Per il tradizionale appuntamento riminese di Capodanno con l’opera lirica il Coro Galli ha scelto Rigoletto, tra i più popolari titoli verdiani
RIMINI, 3 gennaio 2020 – Da sempre Rigoletto è uno dei titoli più gettonati del repertorio operistico. Nel bene e nel male questo significa che se ne ascoltano versioni diversissime tra loro, da quelle star system dei grandi teatri (sempre meno frequenti, perché il confronto con gli allestimenti del passato incute troppa soggezione e finisce con lo scoraggiare nuove messinscena) alle varianti di provincia, che – al contrario – sono assai più numerose, essendo disposte a correre quei rischi di chi ha meno da perdere in termini di prestigio.
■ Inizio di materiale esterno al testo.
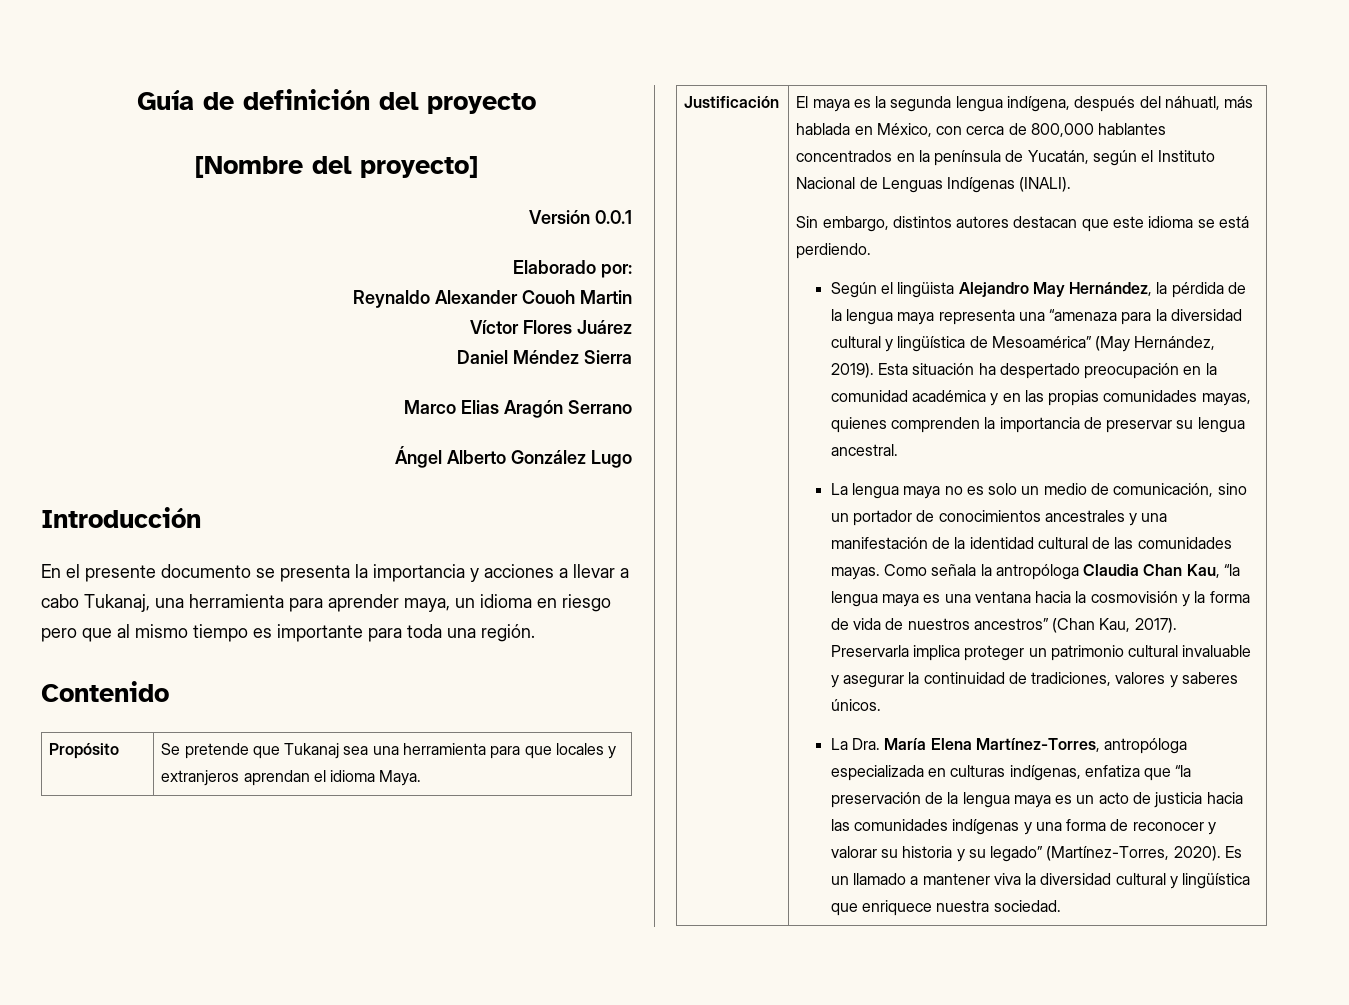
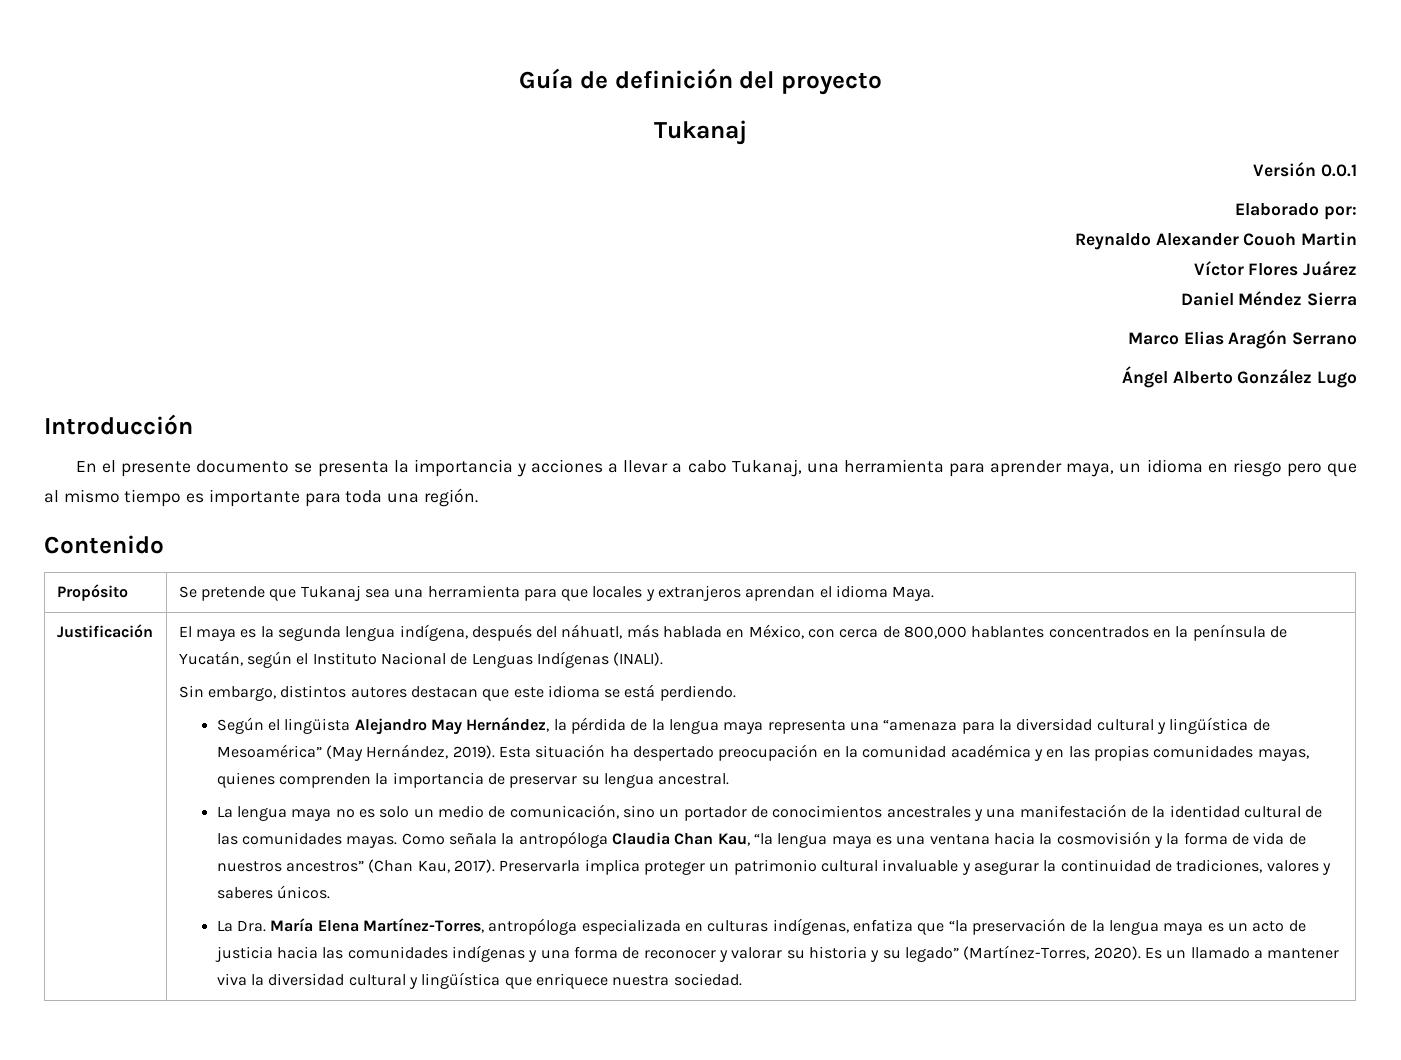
[195,156,478,178] [Nombre del proyecto] -> [654,120,747,145] Tukanaj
Quest’anno anche il Coro riminese “Amintore Galli” ha scelto di proporre, per il tradizionale appuntamento di Capodanno, il popolare titolo verdiano: uno spettacolo – come già altre volte in passato – con la regia di Paolo Panizza, valorizzata dalle funzionali scene di Franco Armieri e dai colorati costumi di Carla Galleri d’ispirazione cinquecentesca. L’allestimento, del tutto tradizionale, aveva il grande pregio di essere attento ai minimi dettagli, in modo da facilitare la perfetta comprensione della vicenda a un pubblico, come quello riminese, ormai poco abituato all’opera lirica. L’utilizzo poi della compagnia teatrale Ragazzi del Lago (diretta da Carlo Tedeschi), cui erano affidate le danze (coreografate da Anna Maria Bianchini), per animare la festa che si svolge nel palazzo del Duca di Mantova, ha aggiunto una piacevole nota di vivacità e dinamismo.
La parte musicale era affidata all’Orchestra della Scuola del Teatro Comunale di Bologna, diretta da Massimo Taddia che è riuscito a condurre in porto un’esecuzione scorrevole, nonostante alcune titubanze iniziali dei fiati nel preludio, effettuando qualche taglio di tradizione e, per fortuna, mantenendo solo alcune delle discutibili puntature sedimentate dalla prassi esecutiva. Preparato da Matteo Salvemini, il coro riminese (che in quest’opera è solo maschile), oltre ai componenti del Galli, era integrato anche da alcuni giovani dei Ragazzi del Lago.
Come spesso succede per gli spettacoli di provincia, le maggiori incognite sono legate al cast. Questo non implica automaticamente che bisogna aspettarsi cantanti modesti: spesso ci si imbatte in artisti di un certo calibro – magari in fine carriera – e talvolta possono persino esserci delle sorprese, soprattutto fra quelli più giovani che stanno muovendo i primi passi. Il baritono Andrea Zese è un veterano del ruolo di Rigoletto, che ha cantato innumerevoli volte: la voce ha perso di rotondità per l’inevitabile trascorrere degli anni e la linea di canto appare nell’insieme piuttosto piatta, ma si possono ancora apprezzare i fiati e, soprattutto, gli accenti che ha saputo imprimere al personaggio. Altra fascia anagrafica quella dei coprotagonisti. Se è meglio dimenticare il tenore Carmine Riccio (Duca di Mantova), dal canto disomogeneo e spesso scompaginato, la vera sorpresa è venuta dal soprano giapponese Ayako Suo: una Gilda d’impeccabile precisione e dizione molto nitida, che non nasalizza mai i suoni – qualità tutt’altro che scontata per un’orientale – e sempre scrupolosa nel rispettare le indicazioni verdiane (ben percepibili gli ‘staccati’ di Caro nome). Paolo Battaglia è riuscito a disegnare un convincente Sparafucile, grazie a una voce che mantiene la timbratura negli affondi più gravi del personaggio e, accanto a lui, ha ben figurato Antonella Colaianni, una Maddalena dal colore autenticamente mezzosopranile. Degno di nota, fra i comprimari, solo Luca Gallo, un icastico Ceprano.
La recita era dedicata alla memoria di Lukas Franceschini, critico musicale veronese e grande esperto di voci. Chi lo ha conosciuto sa che di molte ingenuità avrebbe sorriso: nonostante ciò, era ben consapevole di come il tessuto connettivo della tradizione operistica italiana passasse per la provincia.